Who, for example, could possibly have thought up the latest and most ludicrous twist in the Government’s “political reform” programme – the revelation that the citizens in the constitutional convention will be anonymous?
This great jury sitting in judgment on the dire failures of our political system will be like the hooded monks before whom victims of the Spanish Inquisition were tried.
The Government is happy for the convention to be made up of people who are too timid to show their faces. Behaviour Attitudes, the polling company, was employed to pick the 66 citizens who will join 33 politicians on the convention.
It found, we are told, that some of those it chose were “reluctant to be in the public eye”. This is like picking the Irish swimming team from people who are reluctant to get wet or putting together an Irish expedition to Everest from people who don’t like the cold and are afraid of heights. The obvious response to such concerns was to move on.
There is, after all, an important symbolism in all of this. The whole point of a process of democratic reform is to restore to citizens their sense of collective self-respect. The Irish political philosopher Philip Pettit defines a republic as the condition in which everyone can be “sufficiently empowered to stand on equal terms with others, as a citizen among citizens . . . able to walk tall, live without shame or indignity and look one another in the eye without any reason for fear or deference”.
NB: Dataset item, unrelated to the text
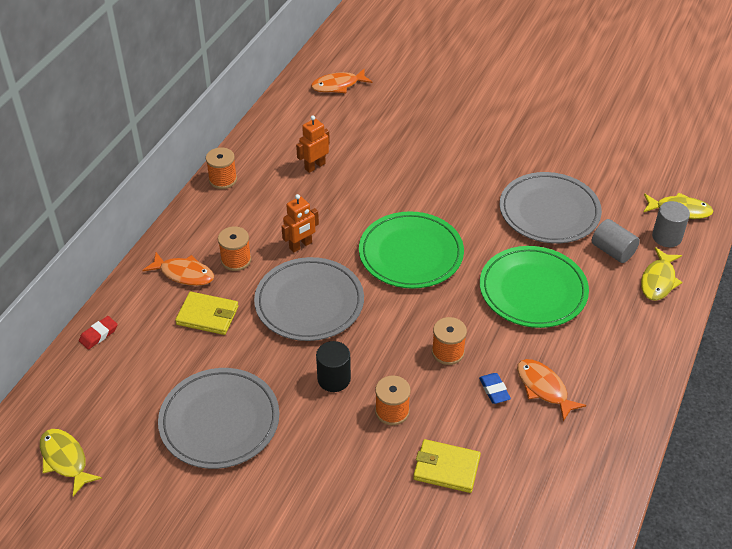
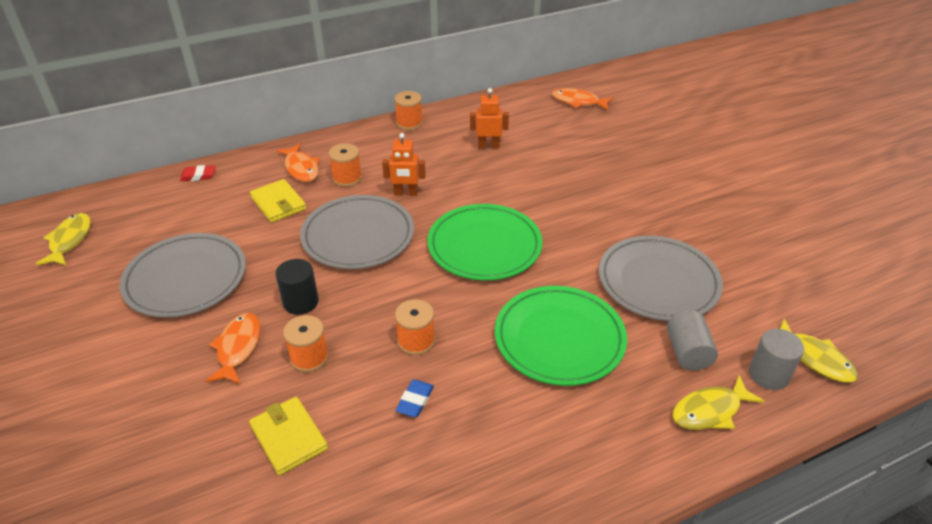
camera: 40 degrees right, 5 degrees down
(543, 388) = (463, 431): orange fish -> orange fish (238, 348)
That notion of being able to look one another in the eye is at the heart of any half-serious democratic renewal. A democratic renewal led by people who can’t meet the eyes of their fellow citizens is an oxymoron.
Let’s remember where this whole thing started. Both Government parties went into last year’s general election with an analysis that linked the economic collapse to the decrepitude of our political system. Fine Gael put it most succinctly: “a broken system of government and politics . . . is at the heart of Ireland’s economic collapse.”
This is obviously true. Corruption, cronyism, the lack of accountability at all levels of public life, the pursuit of short- term political gain at the expense of sustainable progress – these were the toxic ingredients that made disaster inevitable. But something follows from this analysis. If broken systems of governance and politics were at the heart of the economic collapse, there can be no economic recovery without what Fine Gael called “radical root-and-branch change”. Both Government parties agreed that the key driver of this change would be entirely new ways of involving citizens in the decisions that affect their lives.